Erskine Childers, executed as a republican in our Civil War, was an alumnus of Trinity College Cambridge; he had come a long way from his undergraduate days when he spoke against home rule in the Cambridge Union. His son Erskine Childers, who became president of Ireland, followed him to Trinity.

After the reformation, Cambridge was exclusively Anglican. Roman Catholics were not eligible for degrees until the 1860s. Even now, although the climate of opinion may be agnostic, most colleges, with their chapels and choirs, remain Anglican foundations. However, the recently founded St Edmund’s College, which grew out of a residence for Catholic priests, mostly of Irish descent, attending the university, has a Catholic chapel.

Women got a cold shoulder until recent times. Excluded from the all-male colleges, they founded their own colleges, Newnham and Girton, in the late 19th century. Although female undergraduates could take examinations, they were not, until 1948, entitled to a degree. For some years Trinity allowed them to come to Dublin to be conferred on the strength of their Cambridge results. They were known as the steamboat ladies. Trinity Hall in Dartry was built with their fees.

## DATA PROVIDED
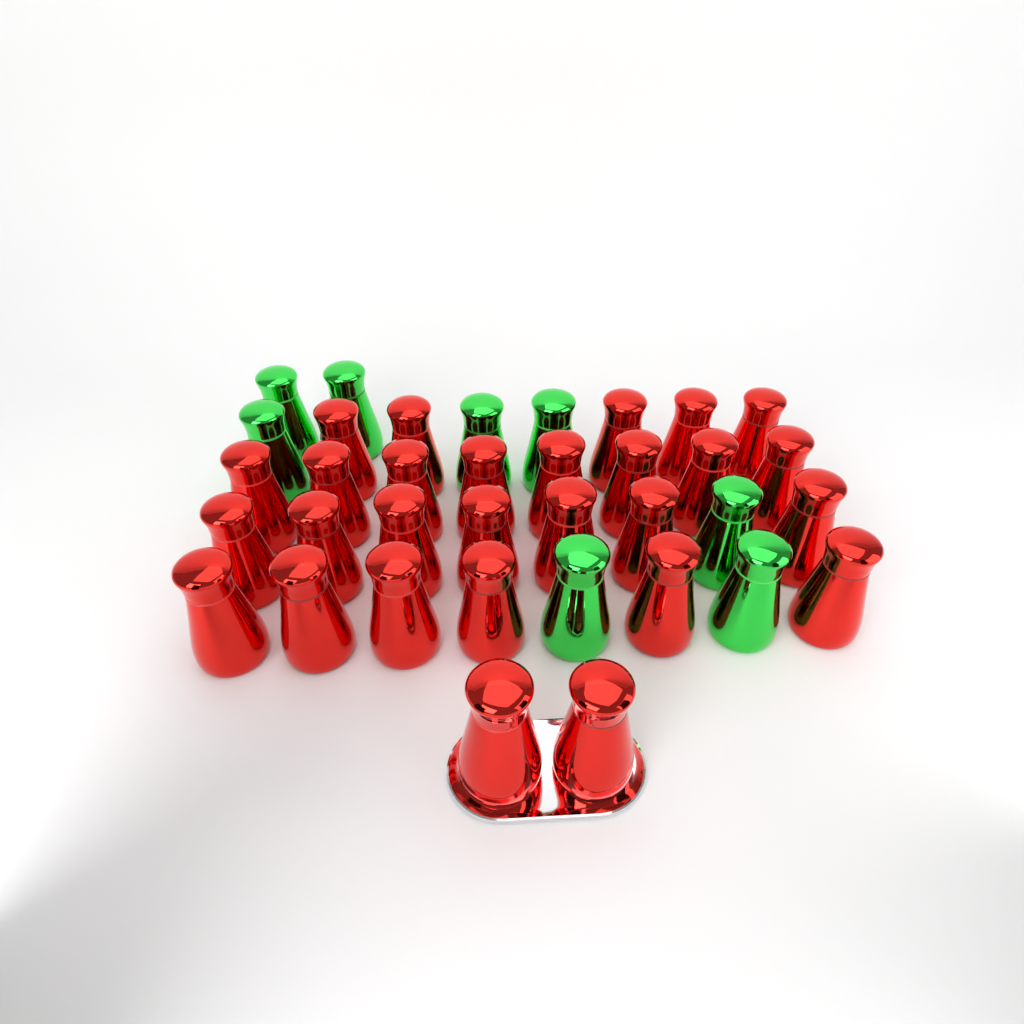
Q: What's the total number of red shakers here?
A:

## GOAL
Answer these from the Cambridge text:
1. Until what decade were Roman Catholics not eligible for Cambridge degrees?
2. Which two colleges did women found in the late 19th century?
3. What was built with the steamboat ladies' fees?

## SOLUTION TO THIS TASK
1. The 1860s
2. Newnham and Girton
3. Trinity Hall in Dartry